Odile Cohen-Abbas : Permets-moi de te répondre un peu à côté, car c’est dans les à-côtés que l’on trouve souvent les choses qui nous intéressent. Il me faut d’abord révéler ce que dès longtemps je me suis révélé à moi-même : c’est qu’il y a une divergence troublante, expérimentale entre le contenu de mes textes et ce qui constitue le fond de ma personne, les éléments de ma personnalité, ce par quoi je me suis faite, ce qui se structure et me structure comme conscience et comme loi.
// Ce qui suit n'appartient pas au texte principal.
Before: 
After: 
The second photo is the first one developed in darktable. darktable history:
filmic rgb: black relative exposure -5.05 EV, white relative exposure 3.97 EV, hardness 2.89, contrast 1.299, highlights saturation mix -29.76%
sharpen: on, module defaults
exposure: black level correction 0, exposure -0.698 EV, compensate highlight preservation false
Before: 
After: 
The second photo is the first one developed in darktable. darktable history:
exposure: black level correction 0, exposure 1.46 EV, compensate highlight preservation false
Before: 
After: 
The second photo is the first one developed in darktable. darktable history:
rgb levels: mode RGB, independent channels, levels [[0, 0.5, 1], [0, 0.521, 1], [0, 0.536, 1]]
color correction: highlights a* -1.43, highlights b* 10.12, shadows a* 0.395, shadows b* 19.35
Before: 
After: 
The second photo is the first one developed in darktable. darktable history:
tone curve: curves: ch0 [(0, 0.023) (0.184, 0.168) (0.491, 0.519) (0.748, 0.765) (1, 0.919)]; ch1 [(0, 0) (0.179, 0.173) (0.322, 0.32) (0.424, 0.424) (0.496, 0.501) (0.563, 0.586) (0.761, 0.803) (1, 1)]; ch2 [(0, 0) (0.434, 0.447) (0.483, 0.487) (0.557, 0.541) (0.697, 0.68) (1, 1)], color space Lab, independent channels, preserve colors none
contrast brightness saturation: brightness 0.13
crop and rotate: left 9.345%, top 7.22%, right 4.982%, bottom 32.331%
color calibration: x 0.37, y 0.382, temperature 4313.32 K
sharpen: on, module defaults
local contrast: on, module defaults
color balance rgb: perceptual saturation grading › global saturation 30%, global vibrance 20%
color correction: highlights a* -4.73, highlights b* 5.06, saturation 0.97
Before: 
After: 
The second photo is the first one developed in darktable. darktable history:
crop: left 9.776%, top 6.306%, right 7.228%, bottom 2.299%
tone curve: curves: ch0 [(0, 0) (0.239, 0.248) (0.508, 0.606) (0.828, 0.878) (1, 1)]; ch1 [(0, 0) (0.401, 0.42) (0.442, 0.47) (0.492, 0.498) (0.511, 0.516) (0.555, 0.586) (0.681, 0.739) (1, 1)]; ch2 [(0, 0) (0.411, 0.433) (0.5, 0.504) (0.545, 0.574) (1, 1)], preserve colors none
Les livres seraient-ils le lieu d’une enquête illicite, d’un laboratoire où comme dans un succédané du rêve, outrepassant la dualité constitutive du bien et du mal, donnant une autre couleur aux passions, aux affects, contrefaisants, fendant à vif les peurs, les désirs, les émois, se donne libre cours la multiplicité des possibles, des figures contradictoires, contraponctiques que l’on aurait pu devenir ? Il s’en est fallu de peu parfois… les sévices, les meurtres contre les signes et les songes vont bon train. Mais voilà, on choisit, il s’est opéré la puissance positive, la magnificence d’un choix qui va définir la teneur et les frontières de notre être, en découdre avec l’épreuve tout au long d’une existence, d’une voie.
Dans ce sens la liberté du livre n’est pas celle de la vie. Elle est celle d’une perspective, d’une tentation de l’extrême, d’une mise en œuvre de la connaissance de la matière humaine. Pas une consécration ! De plus il n’est pas de mutilation gratuite ou superfétatoire dans ces lignes. Les quelques violences que tu évoques ne sont pas celles que l’on commet envers soi-même ou envers les autres, mais celles des terreurs qui nous rongent. Et c’est oublier surtout l’argument essentiel de l’ouvrage : la disparition des Prières, des particules des hautes sphères, de l’élévation — fût-elle profane — entraînant cette dramaturgie fantasmagorique d’une fin du monde.
Le sexe est également omniprésent dans Perditio. Les personnages — monstrueux — qui peuplent le roman ont en effet de multiples rapports, extrêmement brutaux. Peux-tu nous en dire davantage sur cet érotisme parfois sadomasochiste, souvent déroutant ?
Je crois qu’il faut avant tout retirer l’écorce des mots, les appellations traumatiques (ex. : sadisme, masochisme) pour qu’ils retrouvent un sens plus libre. Trop d’états qui devraient demeurer ce qu’ils sont, des propositions constituantes, caractéristiques, de longues et mystérieuses élaborations en nous, sont réduits à des chocs verbaux. Ainsi en est-il des élucubrations du désir et de l’amour.
En ce qui me concerne, ne pas oublier les spasmes subtils et équivoques de la dualité qui me compose : dans le même mouvement, la même ascension, je suis amoureuse et haineuse de moi-même.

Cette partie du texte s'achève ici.